Gli effetti sarebbero poi ricaduti sulla raccolta di rose bulgara per l'olio di rose, Berg italiano produzione di olio di amot, produzione spagnola di olio di limone e, soprattutto, il famoso settore francese dell'olio di lavanda. Il senatore francese Jean-Michel Arnaud, anch'egli proveniente dalla regione della Provenza, ritiene che il 70% della produzione di lavanda della Provenza sia in pericolo se questo viene approvato, e ha persino avvertito che nella "scenario peggiore", la lavanda sintetica derivata dal petrolio greggio potrebbe finire per superare la vendita di oli naturali.

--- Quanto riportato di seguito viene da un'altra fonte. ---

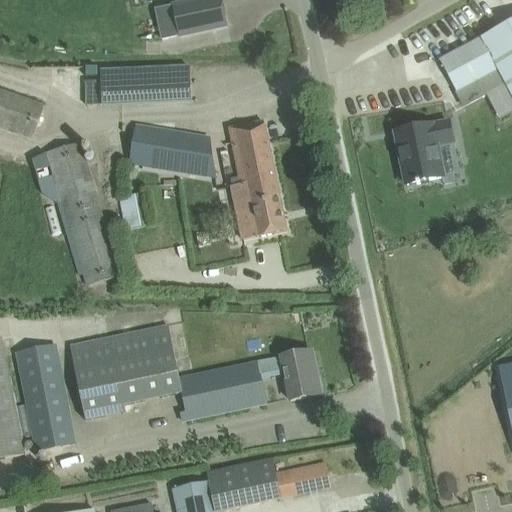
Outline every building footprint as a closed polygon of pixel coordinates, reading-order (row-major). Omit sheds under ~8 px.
[(180,42),(229,31),(221,0),(173,10),(180,42)] [(511,22),(439,62),(464,108),(505,86),(511,98),(511,22)] [(85,82),(86,106),(191,102),(190,68),(101,72),(101,81),(85,82)] [(0,128),(32,140),(44,107),(0,91),(0,128)] [(242,242),(286,233),(264,123),(230,130),(241,185),(230,188),(242,242)] [(407,186),(416,184),(417,186),(421,185),(420,184),(442,179),(436,147),(454,143),(450,124),(432,127),(431,127),(396,134),(407,186)] [(209,140),(190,136),(135,128),(129,165),(216,179),(209,140)] [(120,278),(80,145),(47,155),(87,288),(120,278)] [(149,225),(143,193),(119,198),(126,230),(149,225)] [(169,325),(69,346),(77,380),(84,415),(86,422),(125,414),(124,406),(182,394),(188,422),(247,409),(266,405),(258,364),(238,368),(181,380),(177,359),(169,325)] [(31,424),(22,426),(4,340),(0,340),(0,460),(28,455),(24,438),(33,436),(36,454),(76,446),(56,347),(17,355),(31,424)] [(308,354),(281,359),(290,402),(321,396),(318,379),(314,380),(308,354)] [(218,472),(206,474),(208,484),(209,484),(215,511),(224,511),(227,511),(239,509),(281,500),(280,498),(276,476),(272,460),(253,464),(218,472)] [(208,484),(173,491),(177,511),(215,511),(209,484),(208,484)] [(511,511),(511,494),(498,498),(500,511),(511,511)] [(152,511),(151,503),(109,511),(152,511)]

In sintesi, invece di combattere le "sostanze chimiche" presumibilmente dannose, l'approccio sfacciato dell'UE potrebbe finire per aumentarne l'uso. Fondamentalmente, il nocciolo del problema è l'adesione dell'UE al principio di precauzione, che si accompagna a un'intolleranza profondamente non scientifica per qualsiasi rischio.
Peter McNaughton, professore di farmacologia presso l'Università di Cambridge, pensa che l'aspirina non sarebbe stata consentita in passato se questo principio fosse stato applicato alla questione, affermando: "Questo farmaco ha notevoli effetti collaterali negativi e non sarebbe mai ottenere la licenza oggi. I vantaggi, tuttavia, sono enormi e in crescita”. Sfortunatamente, questo approccio eccessivamente attento non minaccia solo l'innovazione, ma minaccia anche l'esistenza di prodotti naturali affidabili che sono stati utilizzati fin dall'antica Roma.
Questo è solo un caso di sovraregolamentazione dell'UE, ma nuove statistiche confermano come la macchina di regolamentazione dell'UE stia davvero andando sempre più fuori controllo. Durante la pandemia, il diritto dell'UE ha aggiunto alle aziende un onere annuale di conformità di 550 milioni di euro, secondo il Consiglio di controllo normativo tedesco. Un sondaggio di Business Europe tra le aziende globali in 35 paesi ha rilevato che il 90% di loro considera l'Unione Europea un luogo meno attraente in cui investire rispetto a tre anni fa, accusando i prezzi dell'energia costantemente elevati e l'aumento della regolamentazione. Troppa burocrazia rischia di generare effetti negativi sull'economia europea e sul grado di competitività delle sue imprese. Ed è assai probabile che il tema sarà uno di quelli più caldi nella prossima campagna elettorale per il nuovo Parlamento.